Dr. X’s Rainbow Arena is a top-down, twin-stick, arena shooter built to the theme of evolution for my very first Ludum Dare. The theme itself was quite interesting because I felt that it was wretched in its ambiguity and then it turned out to be wretched because almost everyone made a game to the same general idea: your enemies evolve and you must beat them.
In Rainbow Arena you take the role of Green Arrow on a quest to help The General develop the next generation biological weapon in the extremely colorful rainbow arena. It is your job to survive as long as possible against a growing number of evolving enemies. The evolution works by starting the game with a small pool of enemy configurations. A configuration was stored as a bitfield where each bit corresponded to an enemy feature being turned on or off and the features included up to four guns, random movement, heat seaking movement, shields, explosion on death, etc. Whenever the player kills an enemy the enemy has a chance to either mutate or split. When a mutation happens a bit is flipped at random and when a split happens a new copy of that gene set is put into the pool. The size of the pool controls how many enemies can be in the arena at any one time so the more splits that happen, the more crowded the game becomes. The pool thankfully has a maximum size and if a split occurs when the pool is full, the gene set with the fewest bits turned on is booted out as the weakest link.
Now the idea of this is that the player will in the early stages attempt to farm the easier enemies instead of risk causing an already dangerous enemy to evolve new and more powerful abilities.
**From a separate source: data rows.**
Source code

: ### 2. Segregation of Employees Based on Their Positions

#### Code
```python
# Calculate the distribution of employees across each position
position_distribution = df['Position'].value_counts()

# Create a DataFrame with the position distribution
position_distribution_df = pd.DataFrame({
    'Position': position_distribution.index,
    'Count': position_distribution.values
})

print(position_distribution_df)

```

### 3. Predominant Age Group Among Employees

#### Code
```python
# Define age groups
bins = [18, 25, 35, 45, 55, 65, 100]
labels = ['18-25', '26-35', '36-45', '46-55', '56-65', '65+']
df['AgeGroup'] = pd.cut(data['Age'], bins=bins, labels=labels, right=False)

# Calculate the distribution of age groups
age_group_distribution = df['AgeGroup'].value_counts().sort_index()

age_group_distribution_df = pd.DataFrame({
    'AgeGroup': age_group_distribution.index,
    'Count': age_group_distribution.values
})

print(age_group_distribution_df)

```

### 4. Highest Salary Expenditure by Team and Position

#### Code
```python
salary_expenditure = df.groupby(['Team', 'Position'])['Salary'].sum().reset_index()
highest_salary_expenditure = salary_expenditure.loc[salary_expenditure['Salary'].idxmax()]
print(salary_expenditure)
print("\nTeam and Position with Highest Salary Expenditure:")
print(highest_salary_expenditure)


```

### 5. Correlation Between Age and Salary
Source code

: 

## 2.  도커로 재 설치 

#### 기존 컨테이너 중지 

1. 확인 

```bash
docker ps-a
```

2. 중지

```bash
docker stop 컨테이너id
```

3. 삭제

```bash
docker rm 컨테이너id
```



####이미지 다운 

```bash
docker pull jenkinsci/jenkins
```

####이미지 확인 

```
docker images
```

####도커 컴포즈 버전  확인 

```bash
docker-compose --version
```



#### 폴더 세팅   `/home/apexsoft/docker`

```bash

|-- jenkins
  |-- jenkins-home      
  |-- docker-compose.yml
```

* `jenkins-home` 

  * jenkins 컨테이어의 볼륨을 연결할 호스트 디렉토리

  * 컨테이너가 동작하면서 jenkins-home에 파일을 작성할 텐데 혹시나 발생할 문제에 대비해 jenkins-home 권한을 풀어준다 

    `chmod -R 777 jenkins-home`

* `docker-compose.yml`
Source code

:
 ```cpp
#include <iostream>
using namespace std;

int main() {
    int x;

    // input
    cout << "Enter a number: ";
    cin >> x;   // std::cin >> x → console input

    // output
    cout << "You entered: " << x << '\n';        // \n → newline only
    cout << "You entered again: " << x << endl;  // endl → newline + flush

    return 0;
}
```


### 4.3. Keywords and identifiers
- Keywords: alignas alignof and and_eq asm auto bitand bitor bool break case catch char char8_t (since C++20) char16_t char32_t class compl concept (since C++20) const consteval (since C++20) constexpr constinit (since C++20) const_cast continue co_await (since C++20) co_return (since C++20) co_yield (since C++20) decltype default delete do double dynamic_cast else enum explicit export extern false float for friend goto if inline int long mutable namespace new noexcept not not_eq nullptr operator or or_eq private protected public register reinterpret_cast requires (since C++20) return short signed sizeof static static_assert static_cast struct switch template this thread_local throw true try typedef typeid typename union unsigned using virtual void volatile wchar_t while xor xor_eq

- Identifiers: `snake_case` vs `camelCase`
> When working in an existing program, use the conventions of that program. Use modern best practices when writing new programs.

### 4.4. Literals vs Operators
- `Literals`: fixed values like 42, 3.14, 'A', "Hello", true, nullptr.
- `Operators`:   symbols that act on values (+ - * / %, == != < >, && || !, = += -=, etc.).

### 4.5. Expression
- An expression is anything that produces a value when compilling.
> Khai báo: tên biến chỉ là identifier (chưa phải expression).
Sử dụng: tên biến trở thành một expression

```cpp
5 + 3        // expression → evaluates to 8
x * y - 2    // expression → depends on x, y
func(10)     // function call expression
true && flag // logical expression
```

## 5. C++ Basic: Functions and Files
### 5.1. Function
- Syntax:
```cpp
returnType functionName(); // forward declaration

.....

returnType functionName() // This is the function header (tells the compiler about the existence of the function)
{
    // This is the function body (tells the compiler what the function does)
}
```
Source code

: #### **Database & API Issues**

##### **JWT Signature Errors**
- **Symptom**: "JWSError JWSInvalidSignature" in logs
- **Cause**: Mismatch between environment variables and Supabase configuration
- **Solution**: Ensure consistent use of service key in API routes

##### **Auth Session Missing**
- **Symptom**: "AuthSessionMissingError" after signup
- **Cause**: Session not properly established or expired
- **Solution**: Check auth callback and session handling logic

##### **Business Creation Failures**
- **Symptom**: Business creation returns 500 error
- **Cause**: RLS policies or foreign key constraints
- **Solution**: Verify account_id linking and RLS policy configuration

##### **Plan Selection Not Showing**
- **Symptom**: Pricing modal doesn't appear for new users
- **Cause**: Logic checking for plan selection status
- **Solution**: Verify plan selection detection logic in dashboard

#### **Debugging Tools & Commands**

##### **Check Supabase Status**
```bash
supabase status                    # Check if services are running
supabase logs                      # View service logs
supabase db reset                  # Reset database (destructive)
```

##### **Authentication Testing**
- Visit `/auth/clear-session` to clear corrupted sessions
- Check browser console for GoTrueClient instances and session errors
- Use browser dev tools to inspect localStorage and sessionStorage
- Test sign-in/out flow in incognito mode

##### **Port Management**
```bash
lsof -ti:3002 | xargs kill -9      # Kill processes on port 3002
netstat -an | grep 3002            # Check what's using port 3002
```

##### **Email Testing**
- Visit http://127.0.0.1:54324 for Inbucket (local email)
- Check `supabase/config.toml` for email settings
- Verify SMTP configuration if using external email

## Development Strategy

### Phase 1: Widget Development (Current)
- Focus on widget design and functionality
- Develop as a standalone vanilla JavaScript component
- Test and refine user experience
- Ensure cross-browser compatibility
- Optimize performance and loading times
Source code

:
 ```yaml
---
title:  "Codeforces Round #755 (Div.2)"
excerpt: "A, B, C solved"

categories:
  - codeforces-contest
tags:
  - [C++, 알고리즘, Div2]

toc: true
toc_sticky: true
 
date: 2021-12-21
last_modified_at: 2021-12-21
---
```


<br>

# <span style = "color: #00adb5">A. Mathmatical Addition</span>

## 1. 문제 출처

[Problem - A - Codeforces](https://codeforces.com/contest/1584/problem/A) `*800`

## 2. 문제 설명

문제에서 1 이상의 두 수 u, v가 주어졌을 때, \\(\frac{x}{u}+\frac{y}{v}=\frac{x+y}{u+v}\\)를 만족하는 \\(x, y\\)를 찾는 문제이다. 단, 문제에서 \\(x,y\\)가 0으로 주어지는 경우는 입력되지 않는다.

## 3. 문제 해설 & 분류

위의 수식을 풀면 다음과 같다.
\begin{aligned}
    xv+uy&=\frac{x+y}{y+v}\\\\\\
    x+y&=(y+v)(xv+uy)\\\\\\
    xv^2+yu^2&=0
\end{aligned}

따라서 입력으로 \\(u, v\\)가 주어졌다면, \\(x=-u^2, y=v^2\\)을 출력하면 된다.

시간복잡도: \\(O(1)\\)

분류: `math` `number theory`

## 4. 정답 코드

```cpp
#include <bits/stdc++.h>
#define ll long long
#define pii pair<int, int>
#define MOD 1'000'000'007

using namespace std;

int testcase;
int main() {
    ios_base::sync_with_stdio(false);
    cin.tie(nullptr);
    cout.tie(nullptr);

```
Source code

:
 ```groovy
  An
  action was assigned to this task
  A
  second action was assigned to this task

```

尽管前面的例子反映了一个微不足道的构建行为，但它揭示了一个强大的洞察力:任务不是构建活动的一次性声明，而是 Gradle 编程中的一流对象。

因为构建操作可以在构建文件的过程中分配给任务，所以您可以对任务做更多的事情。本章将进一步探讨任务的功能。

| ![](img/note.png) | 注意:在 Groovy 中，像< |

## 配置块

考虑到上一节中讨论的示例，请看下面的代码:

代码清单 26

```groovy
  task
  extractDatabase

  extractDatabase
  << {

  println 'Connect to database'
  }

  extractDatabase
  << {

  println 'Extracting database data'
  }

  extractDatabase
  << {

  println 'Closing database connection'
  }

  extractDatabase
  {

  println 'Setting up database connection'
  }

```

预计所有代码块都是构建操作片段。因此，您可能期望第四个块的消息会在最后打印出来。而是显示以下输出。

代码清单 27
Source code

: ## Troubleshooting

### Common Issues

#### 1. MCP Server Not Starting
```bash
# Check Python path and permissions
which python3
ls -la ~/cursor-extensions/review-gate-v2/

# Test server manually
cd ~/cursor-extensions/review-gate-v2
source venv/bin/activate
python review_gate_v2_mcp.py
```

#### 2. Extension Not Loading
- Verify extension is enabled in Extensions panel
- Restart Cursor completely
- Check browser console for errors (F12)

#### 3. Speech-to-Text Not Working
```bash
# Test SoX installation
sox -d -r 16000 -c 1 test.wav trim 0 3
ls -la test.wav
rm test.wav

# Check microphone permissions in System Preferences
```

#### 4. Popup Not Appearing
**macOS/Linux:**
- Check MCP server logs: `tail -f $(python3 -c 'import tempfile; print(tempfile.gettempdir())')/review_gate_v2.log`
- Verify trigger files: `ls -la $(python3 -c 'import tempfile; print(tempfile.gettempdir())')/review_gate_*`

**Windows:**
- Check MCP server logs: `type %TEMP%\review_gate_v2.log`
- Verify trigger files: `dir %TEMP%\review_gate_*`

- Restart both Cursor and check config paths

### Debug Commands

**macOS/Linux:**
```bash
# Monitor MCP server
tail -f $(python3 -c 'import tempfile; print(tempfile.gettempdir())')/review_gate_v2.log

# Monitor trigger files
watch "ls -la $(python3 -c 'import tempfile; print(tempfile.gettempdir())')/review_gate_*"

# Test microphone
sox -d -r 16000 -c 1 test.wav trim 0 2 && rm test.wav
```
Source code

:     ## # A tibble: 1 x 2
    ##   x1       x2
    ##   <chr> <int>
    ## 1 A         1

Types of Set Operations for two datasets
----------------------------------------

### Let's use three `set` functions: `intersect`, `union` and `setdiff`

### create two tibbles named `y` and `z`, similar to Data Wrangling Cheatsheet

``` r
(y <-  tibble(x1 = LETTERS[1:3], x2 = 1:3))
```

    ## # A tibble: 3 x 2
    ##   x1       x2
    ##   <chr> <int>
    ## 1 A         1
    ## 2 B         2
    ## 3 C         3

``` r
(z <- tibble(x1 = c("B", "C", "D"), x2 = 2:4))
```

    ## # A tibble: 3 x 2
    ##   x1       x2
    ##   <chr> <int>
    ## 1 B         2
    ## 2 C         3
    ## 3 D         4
However with time all enemies will become a risk and the player will be forced to kill their more potent enemies despite the fact that there is a chance they could become more deadly. This leads to a pretty rapid escalation and was quite fun to test and watch others play.
As a 48 hour Ludum Dare I had to make absolutely everything in the game myself which is a phenomenal and somewhat scary experience. For the engine I used Unity3D since I knew I could work in it quickly and for models I used my own voxel modeling tool that I had written for my masters project. For the few textures I used the Gimp and for audio I used the fantastic sfxr.
One of the downsides of the game is that I wrote it around using a controller which really hurt it when looking for player testers during the scoring phase of Ludum Dare since most folks do not own things like USB connected Xbox controllers. However I did get a lot of positive feedback for the end game statistics screen that showed information for things like how many enemies were killed and what your most potent enemy was. Ultimately the game was fun and I had a great time making it.